Hoje, a investigação visual de Maria Capelo afigura-se-nos, mais do que nunca, como uma evidência e uma urgência. Hoje, que vivemos com a consciência cada vez mais obsessiva da nossa precariedade – não terá sido essa consciência de nós mesmos enquanto seres finitos que alimentou e trouxe até hoje a prática da pintura quando, segundo todas as predições, deveria ter já perecido? –, o labor lento e convicto da artista, sempre em diálogo com outros criadores (pintores, escritores, cineastas), na boa tradição humanista, evidencia não só o enigma, como a beleza e a tensa fragilidade da nossa existência, num tempo em que mais e mais nos questionamos sobre nós próprios e sobre como chegámos a este ponto.
As pinturas de Maria Capelo agem sobre nós de várias formas, desde logo pela sua escala humana, que convoca uma relação física, corpo-ecrã, com a imagem, ou melhor, com o lugar que a imagem funda, mas também pela complexa relação espacialidade-temporalidade que criam e que se vai insinuando no movimento-tempo, desejavelmente longo, de aproximação do espectador à tela.
A propósito das pinturas presentes na exposição, a artista refere que «as árvores são o princípio de tudo e é à volta delas que surge o espaço na tela. “A palavra paisagem pode substituir-se pela palavra espaço” [ainda Orlando Ribeiro]. Começo por um elemento, depois há um outro que se lhe junta e começam as relações de força entre eles.
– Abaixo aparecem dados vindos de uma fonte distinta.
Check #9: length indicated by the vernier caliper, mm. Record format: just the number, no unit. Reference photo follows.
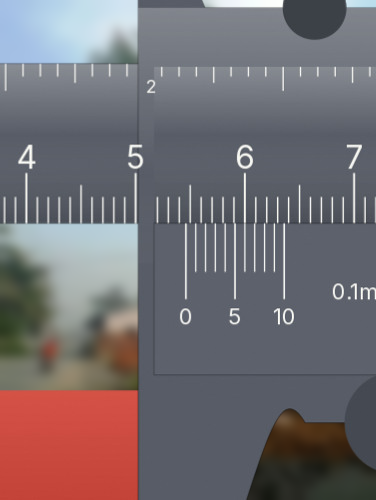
54.6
Quando o espaço já existe, este pode até destruí-las – às árvores – apagá-las ou alterá-las pela mudança de escala, da luz ou com a cor, mas sem elas ele não existiria. Não há um projeto delineado à partida, nem sequer um esboço na tela. Com o vocabulário que vou reunindo (árvores, arbustos, caminhos) vou compondo tudo, pouco a pouco, num trabalho lento e paciente».
Como diz Maria Capelo: «Não se deve perder o pé do mundo à nossa volta, senão vai-se o mistério».
Como diz Kafka: «Na luta entre ti e o mundo, apoia o mundo.»
Nuno Faria
* Texto publicado no catálogo da exposição Tudo o que eu quero – Artistas portuguesas de 1900 a 2020.